---- INFORMATION SUPPLIED

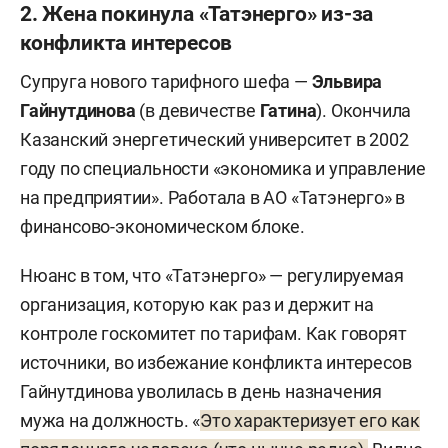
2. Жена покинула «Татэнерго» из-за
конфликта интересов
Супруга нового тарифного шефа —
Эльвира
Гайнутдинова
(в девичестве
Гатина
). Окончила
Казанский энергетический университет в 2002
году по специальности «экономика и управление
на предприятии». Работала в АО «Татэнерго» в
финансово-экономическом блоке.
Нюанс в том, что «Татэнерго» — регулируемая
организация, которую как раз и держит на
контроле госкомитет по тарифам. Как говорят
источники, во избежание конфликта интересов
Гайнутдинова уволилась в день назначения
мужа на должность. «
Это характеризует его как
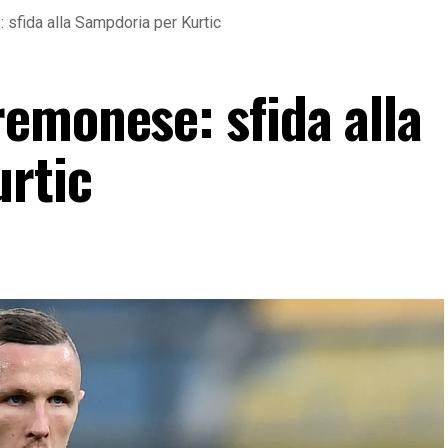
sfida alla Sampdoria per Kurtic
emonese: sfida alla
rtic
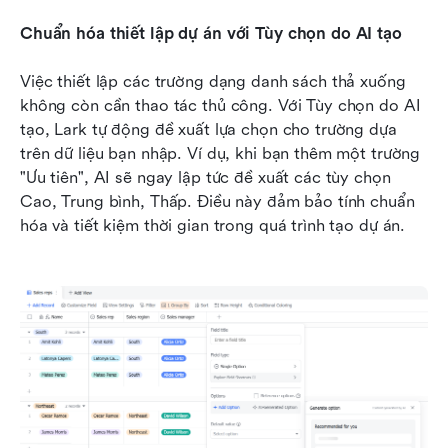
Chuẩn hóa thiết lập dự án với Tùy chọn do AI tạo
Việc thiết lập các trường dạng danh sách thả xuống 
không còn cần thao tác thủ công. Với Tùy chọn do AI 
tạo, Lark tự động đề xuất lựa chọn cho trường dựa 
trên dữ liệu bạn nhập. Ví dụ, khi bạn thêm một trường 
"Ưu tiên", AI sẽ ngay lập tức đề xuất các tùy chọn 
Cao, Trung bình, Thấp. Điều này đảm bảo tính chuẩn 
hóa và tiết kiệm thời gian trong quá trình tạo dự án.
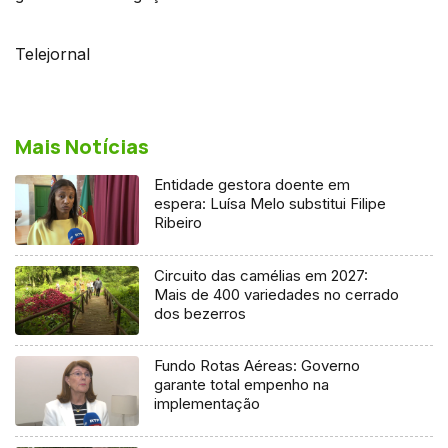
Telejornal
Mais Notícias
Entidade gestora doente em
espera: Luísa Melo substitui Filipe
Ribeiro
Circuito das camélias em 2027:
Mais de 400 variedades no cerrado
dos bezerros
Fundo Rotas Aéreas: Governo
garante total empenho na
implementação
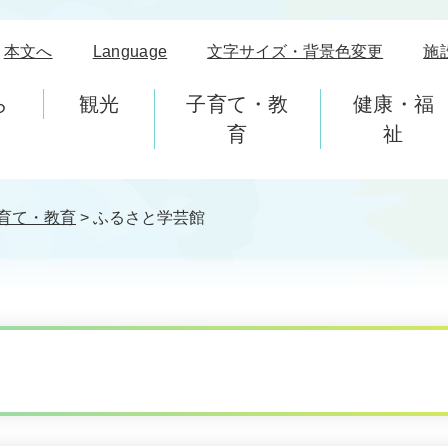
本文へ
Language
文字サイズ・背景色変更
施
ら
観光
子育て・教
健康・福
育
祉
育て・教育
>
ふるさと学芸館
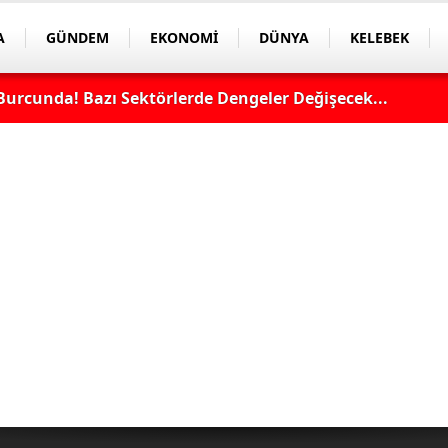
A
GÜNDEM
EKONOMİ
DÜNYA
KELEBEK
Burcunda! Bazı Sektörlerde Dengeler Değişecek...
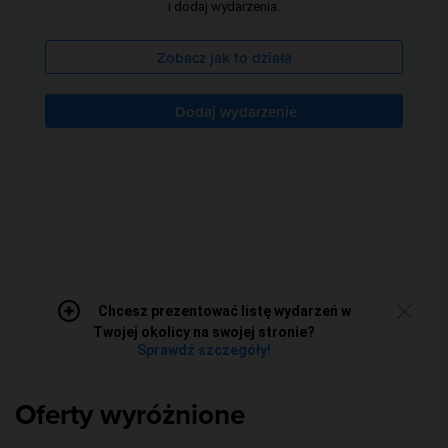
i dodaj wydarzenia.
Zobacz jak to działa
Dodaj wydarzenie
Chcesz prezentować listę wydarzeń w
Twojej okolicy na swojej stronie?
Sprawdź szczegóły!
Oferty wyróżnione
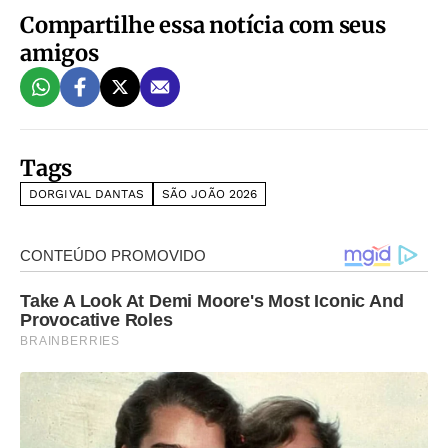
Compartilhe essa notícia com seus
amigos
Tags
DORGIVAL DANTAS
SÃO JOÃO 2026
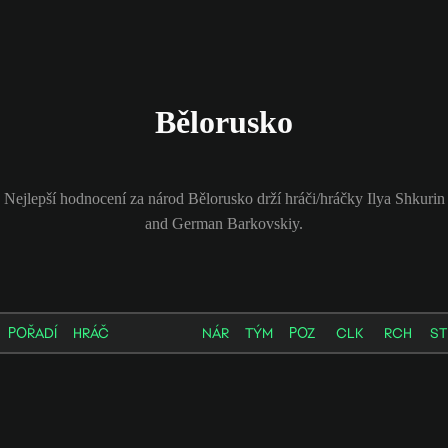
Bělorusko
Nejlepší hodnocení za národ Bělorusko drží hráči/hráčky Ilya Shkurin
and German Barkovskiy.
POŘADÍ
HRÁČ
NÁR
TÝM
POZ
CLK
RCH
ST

--------
---- INFORMATION SUPPLIED

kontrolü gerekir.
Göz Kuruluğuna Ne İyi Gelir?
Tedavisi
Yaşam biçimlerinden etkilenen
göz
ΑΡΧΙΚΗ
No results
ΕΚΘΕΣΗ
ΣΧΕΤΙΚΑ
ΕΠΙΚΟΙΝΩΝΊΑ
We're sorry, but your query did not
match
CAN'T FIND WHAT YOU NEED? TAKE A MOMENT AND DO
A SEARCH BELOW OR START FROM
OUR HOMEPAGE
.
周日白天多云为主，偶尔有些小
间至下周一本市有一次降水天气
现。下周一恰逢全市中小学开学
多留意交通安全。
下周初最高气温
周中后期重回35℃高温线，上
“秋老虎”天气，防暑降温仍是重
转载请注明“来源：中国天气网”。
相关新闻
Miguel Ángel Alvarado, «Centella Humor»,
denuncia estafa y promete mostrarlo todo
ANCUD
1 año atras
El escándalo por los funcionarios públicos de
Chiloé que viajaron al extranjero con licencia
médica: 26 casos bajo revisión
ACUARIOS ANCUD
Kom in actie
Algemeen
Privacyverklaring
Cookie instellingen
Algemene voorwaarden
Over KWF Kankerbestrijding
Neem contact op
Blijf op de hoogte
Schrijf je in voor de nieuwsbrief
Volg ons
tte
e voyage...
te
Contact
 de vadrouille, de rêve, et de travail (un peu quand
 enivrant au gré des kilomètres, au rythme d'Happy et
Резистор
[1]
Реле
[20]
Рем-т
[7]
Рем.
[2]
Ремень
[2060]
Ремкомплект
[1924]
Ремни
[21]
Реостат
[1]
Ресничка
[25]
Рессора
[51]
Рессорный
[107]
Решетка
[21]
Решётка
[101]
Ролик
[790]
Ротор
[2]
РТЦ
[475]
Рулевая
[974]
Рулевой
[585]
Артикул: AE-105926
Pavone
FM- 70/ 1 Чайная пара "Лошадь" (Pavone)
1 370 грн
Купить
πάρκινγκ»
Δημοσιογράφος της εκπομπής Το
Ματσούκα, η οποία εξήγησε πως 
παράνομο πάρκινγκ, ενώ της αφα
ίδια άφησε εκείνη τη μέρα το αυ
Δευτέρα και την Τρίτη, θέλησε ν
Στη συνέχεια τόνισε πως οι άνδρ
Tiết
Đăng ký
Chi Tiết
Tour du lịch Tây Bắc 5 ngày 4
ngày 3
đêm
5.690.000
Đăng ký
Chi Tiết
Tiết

--------

§ WHAT NEEDS TO BE DONE
Transcribe each line of the data above, unaltered, from the one where "2. Жена покинула" appears to the one where "финансово-экономическом блоке." appears, inclusive of both.

§ OUTPUT BELOW
2. Жена покинула «Татэнерго» из-за
конфликта интересов
Супруга нового тарифного шефа —
Эльвира
Гайнутдинова
(в девичестве
Гатина
). Окончила
Казанский энергетический университет в 2002
году по специальности «экономика и управление
на предприятии». Работала в АО «Татэнерго» в
финансово-экономическом блоке.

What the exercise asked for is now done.